A number of recent editorials and commentaries have rehearsed the challenges of researching underlying mechanisms and assessing efficacy of treatments in neurodevelopmental clinical practice. As a result of the many barriers to establishing an evidence base, promising approaches may languish in the limbo of ‘grey evidence’ and with research budgets tightening this may become more so. Many interventions in this field are not only complex but have been adopted into everyday management that makes them expensive and ethically fraught to disentangle. Their adoption may take place in other settings such as education and only impinge on medicine when they are presented as clinical investigations and interventions with attendant requests for health services funding such as personal frequency module systems for ‘auditory processing disorders’.
However, sometimes support for a grey evidence issue develops at such momentum and is accompanied by such strength of feeling that clinicians face significant challenges when grappling with the consequences for their patients and their families. The literature over the last 10 years on the measles, mumps, and rubella (MMR) and autism debacle encapsulates these and charts how clinicians not only vacillate over wherein lies the truth,1 but avoid public debate when this is potentially stifled by the strength of feeling engendered towards supporters of the vaccine.2,3 In addition, work such as that which highlighted the absence of measles antigen in the peripheral leucocytes of children with autism immunized with MMR might only be published in the peer-reviewed specialist journals and therefore not readily enter the public domain.4 In the eyes of the critics, this was then considered not readily accessible to families deliberating on whether or not to immunize their children.

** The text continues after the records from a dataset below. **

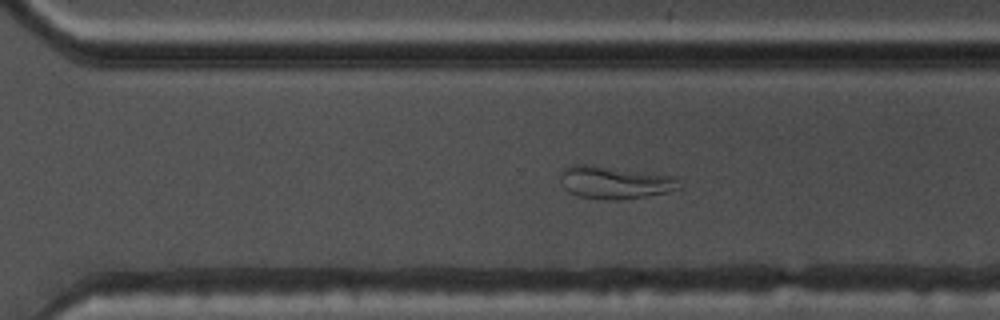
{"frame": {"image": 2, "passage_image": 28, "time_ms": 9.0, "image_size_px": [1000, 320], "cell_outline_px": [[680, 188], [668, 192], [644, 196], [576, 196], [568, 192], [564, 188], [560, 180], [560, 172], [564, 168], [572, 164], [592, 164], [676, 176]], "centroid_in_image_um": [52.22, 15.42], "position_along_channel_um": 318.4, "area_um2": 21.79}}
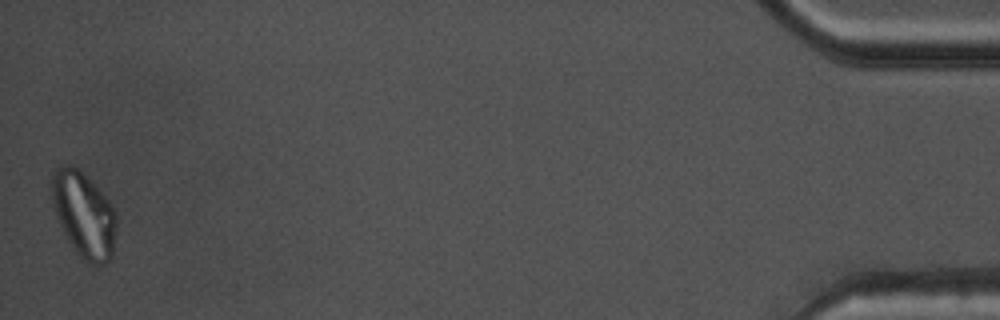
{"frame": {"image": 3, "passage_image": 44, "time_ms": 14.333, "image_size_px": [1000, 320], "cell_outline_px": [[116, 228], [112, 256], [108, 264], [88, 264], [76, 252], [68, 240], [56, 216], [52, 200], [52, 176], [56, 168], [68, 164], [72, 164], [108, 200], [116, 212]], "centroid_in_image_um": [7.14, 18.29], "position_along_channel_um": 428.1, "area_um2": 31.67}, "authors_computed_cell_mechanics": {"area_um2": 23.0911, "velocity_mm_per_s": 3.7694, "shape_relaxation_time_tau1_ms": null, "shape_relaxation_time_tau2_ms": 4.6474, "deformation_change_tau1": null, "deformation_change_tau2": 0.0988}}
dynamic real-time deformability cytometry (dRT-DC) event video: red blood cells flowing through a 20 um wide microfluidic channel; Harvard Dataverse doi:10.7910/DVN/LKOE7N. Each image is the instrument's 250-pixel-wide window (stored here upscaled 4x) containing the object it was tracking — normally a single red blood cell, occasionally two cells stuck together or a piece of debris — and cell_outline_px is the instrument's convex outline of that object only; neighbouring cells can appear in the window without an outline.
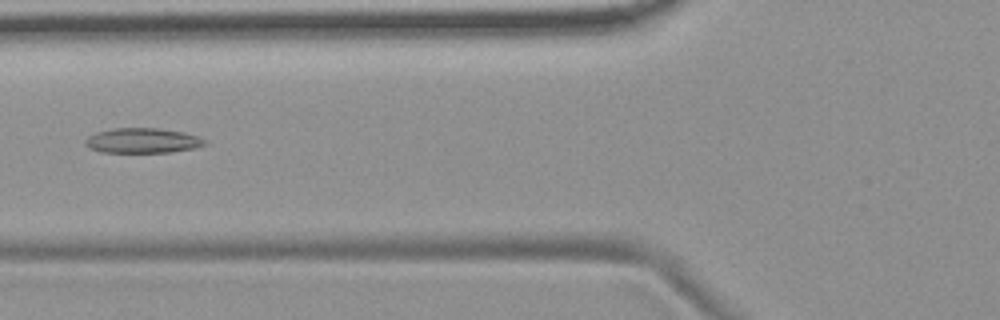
{"species": "common noctule bat (a hibernating species)", "species_latin": "Nyctalus noctula", "temperature_condition": "room temperature", "stored_images_in_passage": 5, "camera_frame_rate_fps": 3000, "um_per_image_px": 0.085, "animal": {"sex": "female", "body_mass_g": 19.9}, "frame": {"image": 1, "passage_image": 5, "time_ms": 5.0, "image_size_px": [1000, 320], "cell_outline_px": [[208, 144], [196, 148], [172, 152], [100, 152], [88, 148], [84, 144], [84, 140], [88, 136], [96, 132], [112, 128], [156, 128], [184, 132], [196, 136], [204, 140]], "centroid_in_image_um": [12.08, 11.95], "position_along_channel_um": 113.7, "area_um2": 17.51}}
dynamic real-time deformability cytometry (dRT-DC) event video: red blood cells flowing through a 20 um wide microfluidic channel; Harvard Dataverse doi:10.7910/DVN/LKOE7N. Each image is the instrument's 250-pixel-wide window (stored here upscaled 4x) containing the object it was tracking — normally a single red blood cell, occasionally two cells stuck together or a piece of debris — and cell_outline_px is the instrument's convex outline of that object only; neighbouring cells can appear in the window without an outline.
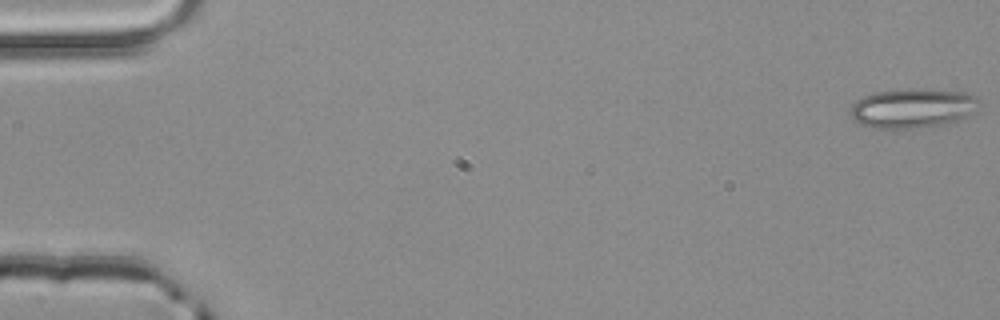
{"species": "common noctule bat (a hibernating species)", "species_latin": "Nyctalus noctula", "temperature_condition": "room temperature", "stored_images_in_passage": 4, "camera_frame_rate_fps": 3000, "um_per_image_px": 0.085, "animal": {"sex": "male", "body_mass_g": 20.4}, "frame": {"image": 1, "passage_image": 1, "time_ms": 0.0, "image_size_px": [1000, 320], "cell_outline_px": [[984, 104], [980, 108], [956, 120], [940, 124], [916, 128], [876, 128], [860, 124], [848, 112], [852, 104], [856, 100], [864, 96], [876, 92], [908, 88], [964, 92], [976, 96]], "centroid_in_image_um": [77.58, 9.18], "position_along_channel_um": 7.4, "area_um2": 29.54}}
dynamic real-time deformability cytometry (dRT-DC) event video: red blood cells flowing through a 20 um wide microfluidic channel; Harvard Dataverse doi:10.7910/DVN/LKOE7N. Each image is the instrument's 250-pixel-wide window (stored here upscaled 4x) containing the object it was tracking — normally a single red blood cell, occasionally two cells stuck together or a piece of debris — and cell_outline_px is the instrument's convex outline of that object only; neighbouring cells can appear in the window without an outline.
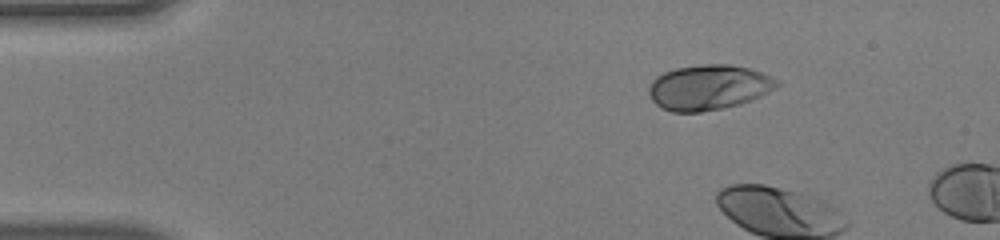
{"species": "human", "species_latin": "Homo sapiens", "temperature_condition": "warm", "stored_images_in_passage": 4, "camera_frame_rate_fps": 3000, "um_per_image_px": 0.085, "donor": {"sex": "male"}, "frame": {"image": 1, "passage_image": 1, "time_ms": 0.0, "image_size_px": [1000, 240], "cell_outline_px": [[780, 84], [768, 92], [760, 96], [740, 104], [700, 112], [672, 112], [660, 108], [652, 100], [648, 92], [648, 88], [652, 80], [656, 76], [664, 72], [676, 68], [700, 64], [728, 64], [748, 68], [760, 72], [780, 80]], "centroid_in_image_um": [60.2, 7.42], "position_along_channel_um": 24.8, "area_um2": 33.7}}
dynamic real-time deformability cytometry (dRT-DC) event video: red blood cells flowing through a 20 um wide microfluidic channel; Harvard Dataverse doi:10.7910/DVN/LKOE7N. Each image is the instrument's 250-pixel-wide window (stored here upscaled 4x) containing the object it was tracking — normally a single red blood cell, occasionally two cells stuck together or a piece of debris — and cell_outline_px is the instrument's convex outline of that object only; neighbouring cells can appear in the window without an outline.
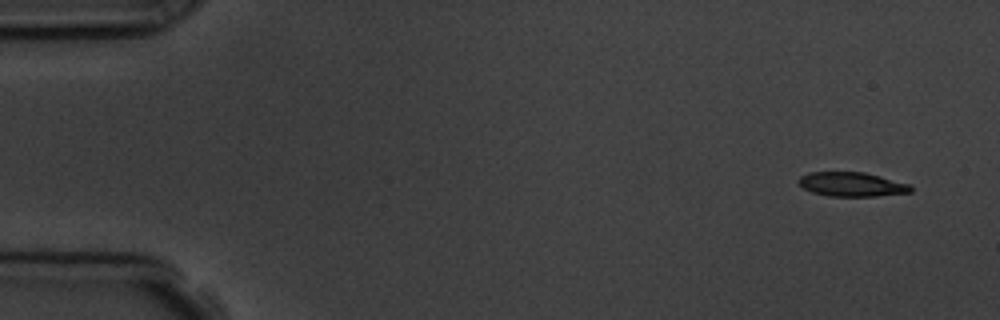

A recent survey of 102 children aged over 9 years affected with autism spectrum disorder in the city of Edinburgh revealed that whilst they had a 97% uptake of their initial MMR vaccination, only 69.2% had received their booster. We do not know the implications yet of inadequate coverage with MMR. Most paediatric neurologists have never cared for a child with measles encephalitis or subacute sclerosing panencephalitis or experienced the death of the one to two per thousand children dying from measles before the advent of protective immunization. Congenital rubella is a rarity in present-day practice. However, all clinicians working with children from universal to specialist services have been exhorted to take responsibility for discussing and encouraging MMR immunization uptake.5
Whilst MMR is perhaps one of the most dramatic examples of grey evidence escalating beyond control there are lessons to be learnt. It is salutary to remember that almost all parents acting on the grey evidence that they read about in the media and the internet do so in good faith. Whilst time-consuming to discuss in the busy clinic, it is reasonable that they should expect their clinicians to give them an informed opinion on the validity of the scientific evidence for investigations and interventions that might be relevant to their child’s care. This is particularly challenging for the clinician working in neurodevelopmental medicine as it arises so often. That is why it is particularly helpful to see Developmental Medicine and Child Neurology publish regular systematic reviews and meta-analyses. Another approach is that adopted by the SIGN 98 guidelines on autism spectrum disorders6 in which all the search questions and terms were appended so that clinicians and other readers could consult them to see whether a putative aetiology or intervention was considered but did not appear in the guideline because of insufficient evidence. This could encompass all the grey evidenced material at the point of drawing up the guidelines, offer transparency to the guideline production and facilitate re-examining the evidence at a future date when further evidence may have emerged, all of which will hopefully provide a useful handle when ‘grappling with the grey evidence’.